[Data extracted from a collection]
=-=-=

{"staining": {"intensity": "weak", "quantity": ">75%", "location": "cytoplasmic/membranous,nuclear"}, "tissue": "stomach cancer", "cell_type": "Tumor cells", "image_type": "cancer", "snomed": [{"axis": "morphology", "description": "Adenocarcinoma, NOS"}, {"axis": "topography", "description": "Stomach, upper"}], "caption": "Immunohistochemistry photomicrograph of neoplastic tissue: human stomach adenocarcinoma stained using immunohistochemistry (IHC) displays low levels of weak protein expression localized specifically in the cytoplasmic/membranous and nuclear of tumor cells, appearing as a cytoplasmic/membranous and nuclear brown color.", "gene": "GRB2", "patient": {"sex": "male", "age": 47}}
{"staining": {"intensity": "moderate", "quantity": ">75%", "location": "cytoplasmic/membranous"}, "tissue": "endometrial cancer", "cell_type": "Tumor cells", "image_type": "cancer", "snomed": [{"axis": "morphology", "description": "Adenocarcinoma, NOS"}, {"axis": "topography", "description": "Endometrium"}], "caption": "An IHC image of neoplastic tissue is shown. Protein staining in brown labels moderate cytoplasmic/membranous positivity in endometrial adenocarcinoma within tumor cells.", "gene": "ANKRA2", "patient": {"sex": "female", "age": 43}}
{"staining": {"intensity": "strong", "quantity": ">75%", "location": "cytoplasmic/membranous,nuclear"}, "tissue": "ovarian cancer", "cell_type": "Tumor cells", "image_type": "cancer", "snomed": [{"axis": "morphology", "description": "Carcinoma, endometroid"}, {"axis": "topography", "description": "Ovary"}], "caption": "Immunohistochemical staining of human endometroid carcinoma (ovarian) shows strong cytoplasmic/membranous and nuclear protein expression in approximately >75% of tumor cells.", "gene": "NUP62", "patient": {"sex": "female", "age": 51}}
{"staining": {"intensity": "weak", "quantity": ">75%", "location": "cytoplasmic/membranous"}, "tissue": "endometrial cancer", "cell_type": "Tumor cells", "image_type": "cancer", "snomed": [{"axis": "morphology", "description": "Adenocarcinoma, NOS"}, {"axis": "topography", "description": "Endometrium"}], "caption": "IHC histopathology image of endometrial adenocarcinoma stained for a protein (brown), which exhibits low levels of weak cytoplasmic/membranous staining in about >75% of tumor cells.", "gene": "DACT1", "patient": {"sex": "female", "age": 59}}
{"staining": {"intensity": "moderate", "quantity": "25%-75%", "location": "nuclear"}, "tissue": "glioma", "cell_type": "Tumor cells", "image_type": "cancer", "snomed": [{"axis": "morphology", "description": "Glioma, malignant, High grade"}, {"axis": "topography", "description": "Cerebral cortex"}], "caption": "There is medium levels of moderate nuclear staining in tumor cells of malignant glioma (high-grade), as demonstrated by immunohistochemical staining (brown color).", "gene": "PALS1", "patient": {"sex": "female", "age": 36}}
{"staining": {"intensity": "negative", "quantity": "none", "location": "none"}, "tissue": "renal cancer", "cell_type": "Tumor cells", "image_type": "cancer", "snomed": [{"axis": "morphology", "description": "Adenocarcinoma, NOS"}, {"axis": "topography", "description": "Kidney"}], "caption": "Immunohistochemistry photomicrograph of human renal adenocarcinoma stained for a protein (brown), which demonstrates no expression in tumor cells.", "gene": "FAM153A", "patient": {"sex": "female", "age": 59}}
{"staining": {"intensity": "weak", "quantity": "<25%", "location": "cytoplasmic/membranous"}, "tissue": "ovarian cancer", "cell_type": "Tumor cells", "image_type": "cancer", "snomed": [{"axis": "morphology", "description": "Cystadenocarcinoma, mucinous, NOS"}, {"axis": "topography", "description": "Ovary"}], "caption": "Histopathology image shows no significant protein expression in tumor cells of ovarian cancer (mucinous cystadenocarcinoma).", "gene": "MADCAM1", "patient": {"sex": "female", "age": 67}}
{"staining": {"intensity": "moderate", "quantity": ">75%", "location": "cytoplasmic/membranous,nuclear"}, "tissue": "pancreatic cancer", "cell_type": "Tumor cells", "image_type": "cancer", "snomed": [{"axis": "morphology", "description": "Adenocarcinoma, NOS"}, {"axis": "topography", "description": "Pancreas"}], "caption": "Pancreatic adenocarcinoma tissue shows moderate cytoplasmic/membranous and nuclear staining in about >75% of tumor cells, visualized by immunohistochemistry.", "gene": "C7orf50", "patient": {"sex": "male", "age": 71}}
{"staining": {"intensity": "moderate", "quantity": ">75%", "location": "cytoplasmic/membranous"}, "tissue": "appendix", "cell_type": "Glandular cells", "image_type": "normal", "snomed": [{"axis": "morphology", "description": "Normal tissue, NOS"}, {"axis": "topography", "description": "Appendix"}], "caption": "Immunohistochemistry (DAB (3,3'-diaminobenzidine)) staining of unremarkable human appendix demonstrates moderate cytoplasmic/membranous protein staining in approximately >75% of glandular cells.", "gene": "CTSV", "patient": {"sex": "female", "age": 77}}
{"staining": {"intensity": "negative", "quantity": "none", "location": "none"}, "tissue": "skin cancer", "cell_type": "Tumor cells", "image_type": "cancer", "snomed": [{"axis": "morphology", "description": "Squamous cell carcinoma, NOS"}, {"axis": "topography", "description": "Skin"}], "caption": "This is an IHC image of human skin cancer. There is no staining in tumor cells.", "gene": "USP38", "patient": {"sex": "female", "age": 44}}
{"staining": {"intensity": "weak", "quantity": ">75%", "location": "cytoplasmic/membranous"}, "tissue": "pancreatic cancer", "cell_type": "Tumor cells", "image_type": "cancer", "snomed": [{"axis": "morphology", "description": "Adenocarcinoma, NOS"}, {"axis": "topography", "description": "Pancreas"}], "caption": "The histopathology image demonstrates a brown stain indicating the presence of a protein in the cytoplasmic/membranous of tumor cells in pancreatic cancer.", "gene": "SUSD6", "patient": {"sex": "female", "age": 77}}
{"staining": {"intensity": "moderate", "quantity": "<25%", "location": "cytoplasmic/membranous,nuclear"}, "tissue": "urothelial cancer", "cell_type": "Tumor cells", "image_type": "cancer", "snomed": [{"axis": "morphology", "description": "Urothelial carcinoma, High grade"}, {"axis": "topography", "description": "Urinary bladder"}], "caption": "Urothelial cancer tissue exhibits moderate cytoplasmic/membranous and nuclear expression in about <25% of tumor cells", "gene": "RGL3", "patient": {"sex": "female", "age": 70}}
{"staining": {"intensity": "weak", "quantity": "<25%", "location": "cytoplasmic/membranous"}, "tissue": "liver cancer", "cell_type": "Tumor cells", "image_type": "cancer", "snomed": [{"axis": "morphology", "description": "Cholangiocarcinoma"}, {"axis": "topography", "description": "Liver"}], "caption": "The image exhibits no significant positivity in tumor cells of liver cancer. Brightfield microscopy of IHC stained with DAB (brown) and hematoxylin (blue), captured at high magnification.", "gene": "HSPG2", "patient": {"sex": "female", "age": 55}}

=-=-=

## Work order
The entries are to be duplicated exactly, with nothing changed.

## Result of this exercise
{"staining": {"intensity": "weak", "quantity": ">75%", "location": "cytoplasmic/membranous,nuclear"}, "tissue": "stomach cancer", "cell_type": "Tumor cells", "image_type": "cancer", "snomed": [{"axis": "morphology", "description": "Adenocarcinoma, NOS"}, {"axis": "topography", "description": "Stomach, upper"}], "caption": "Immunohistochemistry photomicrograph of neoplastic tissue: human stomach adenocarcinoma stained using immunohistochemistry (IHC) displays low levels of weak protein expression localized specifically in the cytoplasmic/membranous and nuclear of tumor cells, appearing as a cytoplasmic/membranous and nuclear brown color.", "gene": "GRB2", "patient": {"sex": "male", "age": 47}}
{"staining": {"intensity": "moderate", "quantity": ">75%", "location": "cytoplasmic/membranous"}, "tissue": "endometrial cancer", "cell_type": "Tumor cells", "image_type": "cancer", "snomed": [{"axis": "morphology", "description": "Adenocarcinoma, NOS"}, {"axis": "topography", "description": "Endometrium"}], "caption": "An IHC image of neoplastic tissue is shown. Protein staining in brown labels moderate cytoplasmic/membranous positivity in endometrial adenocarcinoma within tumor cells.", "gene": "ANKRA2", "patient": {"sex": "female", "age": 43}}
{"staining": {"intensity": "strong", "quantity": ">75%", "location": "cytoplasmic/membranous,nuclear"}, "tissue": "ovarian cancer", "cell_type": "Tumor cells", "image_type": "cancer", "snomed": [{"axis": "morphology", "description": "Carcinoma, endometroid"}, {"axis": "topography", "description": "Ovary"}], "caption": "Immunohistochemical staining of human endometroid carcinoma (ovarian) shows strong cytoplasmic/membranous and nuclear protein expression in approximately >75% of tumor cells.", "gene": "NUP62", "patient": {"sex": "female", "age": 51}}
{"staining": {"intensity": "weak", "quantity": ">75%", "location": "cytoplasmic/membranous"}, "tissue": "endometrial cancer", "cell_type": "Tumor cells", "image_type": "cancer", "snomed": [{"axis": "morphology", "description": "Adenocarcinoma, NOS"}, {"axis": "topography", "description": "Endometrium"}], "caption": "IHC histopathology image of endometrial adenocarcinoma stained for a protein (brown), which exhibits low levels of weak cytoplasmic/membranous staining in about >75% of tumor cells.", "gene": "DACT1", "patient": {"sex": "female", "age": 59}}
{"staining": {"intensity": "moderate", "quantity": "25%-75%", "location": "nuclear"}, "tissue": "glioma", "cell_type": "Tumor cells", "image_type": "cancer", "snomed": [{"axis": "morphology", "description": "Glioma, malignant, High grade"}, {"axis": "topography", "description": "Cerebral cortex"}], "caption": "There is medium levels of moderate nuclear staining in tumor cells of malignant glioma (high-grade), as demonstrated by immunohistochemical staining (brown color).", "gene": "PALS1", "patient": {"sex": "female", "age": 36}}
{"staining": {"intensity": "negative", "quantity": "none", "location": "none"}, "tissue": "renal cancer", "cell_type": "Tumor cells", "image_type": "cancer", "snomed": [{"axis": "morphology", "description": "Adenocarcinoma, NOS"}, {"axis": "topography", "description": "Kidney"}], "caption": "Immunohistochemistry photomicrograph of human renal adenocarcinoma stained for a protein (brown), which demonstrates no expression in tumor cells.", "gene": "FAM153A", "patient": {"sex": "female", "age": 59}}
{"staining": {"intensity": "weak", "quantity": "<25%", "location": "cytoplasmic/membranous"}, "tissue": "ovarian cancer", "cell_type": "Tumor cells", "image_type": "cancer", "snomed": [{"axis": "morphology", "description": "Cystadenocarcinoma, mucinous, NOS"}, {"axis": "topography", "description": "Ovary"}], "caption": "Histopathology image shows no significant protein expression in tumor cells of ovarian cancer (mucinous cystadenocarcinoma).", "gene": "MADCAM1", "patient": {"sex": "female", "age": 67}}
{"staining": {"intensity": "moderate", "quantity": ">75%", "location": "cytoplasmic/membranous,nuclear"}, "tissue": "pancreatic cancer", "cell_type": "Tumor cells", "image_type": "cancer", "snomed": [{"axis": "morphology", "description": "Adenocarcinoma, NOS"}, {"axis": "topography", "description": "Pancreas"}], "caption": "Pancreatic adenocarcinoma tissue shows moderate cytoplasmic/membranous and nuclear staining in about >75% of tumor cells, visualized by immunohistochemistry.", "gene": "C7orf50", "patient": {"sex": "male", "age": 71}}
{"staining": {"intensity": "moderate", "quantity": ">75%", "location": "cytoplasmic/membranous"}, "tissue": "appendix", "cell_type": "Glandular cells", "image_type": "normal", "snomed": [{"axis": "morphology", "description": "Normal tissue, NOS"}, {"axis": "topography", "description": "Appendix"}], "caption": "Immunohistochemistry (DAB (3,3'-diaminobenzidine)) staining of unremarkable human appendix demonstrates moderate cytoplasmic/membranous protein staining in approximately >75% of glandular cells.", "gene": "CTSV", "patient": {"sex": "female", "age": 77}}
{"staining": {"intensity": "negative", "quantity": "none", "location": "none"}, "tissue": "skin cancer", "cell_type": "Tumor cells", "image_type": "cancer", "snomed": [{"axis": "morphology", "description": "Squamous cell carcinoma, NOS"}, {"axis": "topography", "description": "Skin"}], "caption": "This is an IHC image of human skin cancer. There is no staining in tumor cells.", "gene": "USP38", "patient": {"sex": "female", "age": 44}}
{"staining": {"intensity": "weak", "quantity": ">75%", "location": "cytoplasmic/membranous"}, "tissue": "pancreatic cancer", "cell_type": "Tumor cells", "image_type": "cancer", "snomed": [{"axis": "morphology", "description": "Adenocarcinoma, NOS"}, {"axis": "topography", "description": "Pancreas"}], "caption": "The histopathology image demonstrates a brown stain indicating the presence of a protein in the cytoplasmic/membranous of tumor cells in pancreatic cancer.", "gene": "SUSD6", "patient": {"sex": "female", "age": 77}}
{"staining": {"intensity": "moderate", "quantity": "<25%", "location": "cytoplasmic/membranous,nuclear"}, "tissue": "urothelial cancer", "cell_type": "Tumor cells", "image_type": "cancer", "snomed": [{"axis": "morphology", "description": "Urothelial carcinoma, High grade"}, {"axis": "topography", "description": "Urinary bladder"}], "caption": "Urothelial cancer tissue exhibits moderate cytoplasmic/membranous and nuclear expression in about <25% of tumor cells", "gene": "RGL3", "patient": {"sex": "female", "age": 70}}
{"staining": {"intensity": "weak", "quantity": "<25%", "location": "cytoplasmic/membranous"}, "tissue": "liver cancer", "cell_type": "Tumor cells", "image_type": "cancer", "snomed": [{"axis": "morphology", "description": "Cholangiocarcinoma"}, {"axis": "topography", "description": "Liver"}], "caption": "The image exhibits no significant positivity in tumor cells of liver cancer. Brightfield microscopy of IHC stained with DAB (brown) and hematoxylin (blue), captured at high magnification.", "gene": "HSPG2", "patient": {"sex": "female", "age": 55}}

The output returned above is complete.